Onder de titel ‘Dieper dan ik mijzelf ooit ken’ willen we in deze jaarserie peilen wat identiteit is en welke factoren identiteitsontwikkeling bemoeilijken. Hoe onder de huidige gegevenheden voorwaarden te scheppen en kansen te zien ten behoeve van het vinden van een persoonlijke identiteit is de vraag waarop we antwoorden zoeken.

Identiteit

De Levita [2] onderscheidt drie belangrijke aspecten aan de identiteit: je naam, je lichaam en je persoonlijke geschiedenis, waarbij er een wisselwerking is met de omringende samenleving. Je naam is of wordt betekenisvol. Ook een bijnaam kan veel zeggen. Daarnaast heb je een lichamelijke identiteit. Ondanks verandering en veroudering blijf je lichamelijk dezelfde. Tot slot heb je een persoonlijke geschiedenis: een verhaal dat vertelt waar je vandaan komt, bij wie je hoort, wat je hebt meegemaakt en in welke tijd en wat je karaktereigenschappen zijn.

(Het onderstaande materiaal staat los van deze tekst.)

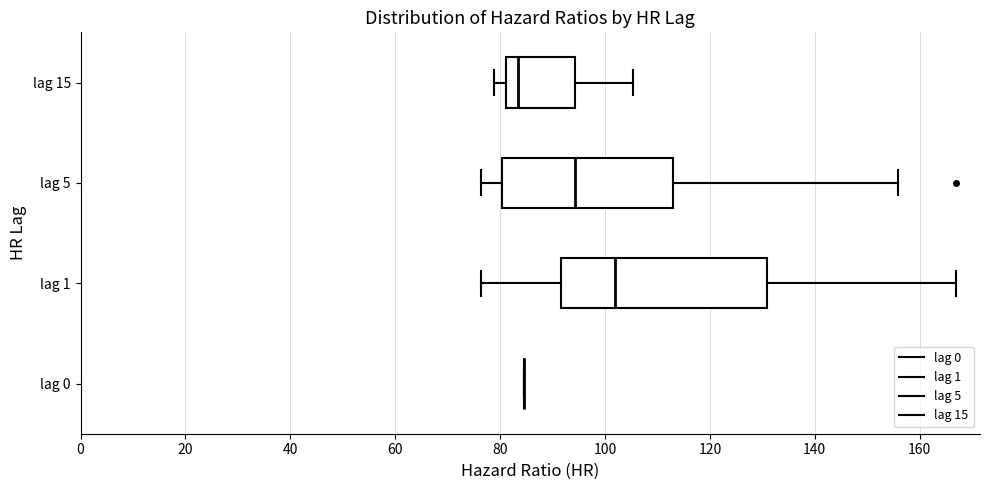

Reading bottom to top, transcribe this box plot: for each box, give where its median line is, the range the box spans, and where its two whiskers end, as read against the x-axis. The values are not printed on the chart, so give them approximately, as read against the axis.

lag 0: box collapsed to a line at 84, whiskers 84 to 84
lag 1: median 102, box 92 to 130, whiskers 76 to 166
lag 5: median 94, box 80 to 112, whiskers 76 to 156
lag 15: median 84, box 82 to 94, whiskers 78 to 106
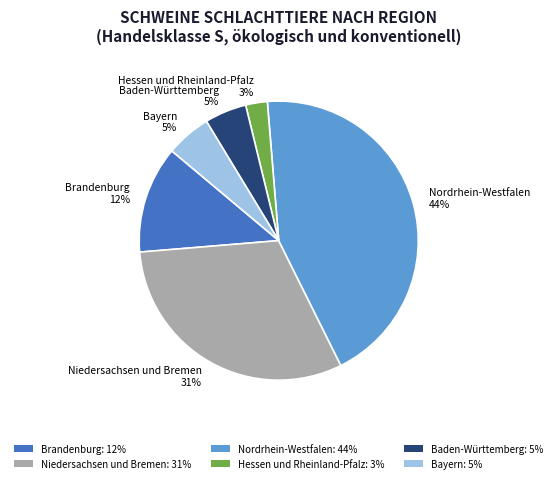

How many segments does this pie chart have?

6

De persoonlijke geschiedenis bevat dus sociale, historische en psychische kanten van de persoonlijke identiteit.
In de sociologie en psychologie figureren meerdere definities van identiteit. In de meeste definities verwijst identiteit naar iets in het individu dat er voor zorgt dat het in zijn waarneming een en dezelfde blijft, dus naar gelijkheid en continuïteit. Identiteit is als het ware een vaste kern van de persoonlijkheid die bij alle wisselingen van rollen en omstandigheden zichzelf blijft. Het is het vermogen van mensen om in veranderende situaties toch een eigen weg te kiezen en zich te verhouden tot wat er om hen heen gebeurt. Identiteit is een min of meer samenhangend beeld dat iemand van zichzelf heeft, dat enigermate overeen komt met het beeld dat belangrijke anderen van deze persoon hebben [3]. Identiteit impliceert het hebben van een levensplan, een ideaal en de daarbij horende waarden en normen waarvoor men zich wil inzetten. Een persoon met een gezonde identiteit ervaart zichzelf als waardevol en voelt zich door anderen erkend.

Identiteitscrisis

Onduidelijkheid over wie je bent en wat je waard bent is in overgangssituaties heel gewoon. Een kind dat volwassen wordt tobt daar vaak het sterkst mee. Er is sprake van een identiteitscrisis als een individu zodanig in conflict met zichzelf of zijn omgeving komt dat zijn gelijkheid en continuïteit in het geding zijn. Zo’n conflict kan leiden tot een bestendiging of verandering van identiteit. En dat is menselijk. Lang niet altijd is dit tijdelijk. Regelmatig slagen mensen er niet in tot bevredigende relaties te komen met anderen, krijgen ze wonen en werken niet goed op orde, hebben ze last van leegte. Soms vluchten ze voortijdig in zekerheden (huisje, boompje, beestje) of in een virtuele leefwereld. Soms ontlenen ze houvast aan (extreme) overtuigingen van een afgebakende groep. Je bent Gothic of Lonsdale. Weer anderen pogen met behulp van oosterse filosofie los te komen van het ego, totdat men ontdekt dat er juist onvoldoende ego ontwikkeld is. Sommigen pompen het eigen ego op tot ongekende proporties. Anderen hechten overspannen waarde aan uiterlijke dingen (Nikes voor basisschooljongens, botox en siliconen voor veertigers). Meestal is dan de identiteit in het geding.
Een persoon met een zwakke identiteit is als een podium waarop verschillende acteurs toneel spelen zonder script of regisseur. Een zwakke identiteit kan leiden tot het primair benutten van andere mensen als middel om zich staande te houden. Hetzij door zich te klein en afhankelijk te maken zoekend naar de bevestiging van de omgeving. Hetzij door zich te groot en pseudo-autonoom op te stellen en zich af te zetten tegen anderen. Hetzij door zich afzijdig te houden.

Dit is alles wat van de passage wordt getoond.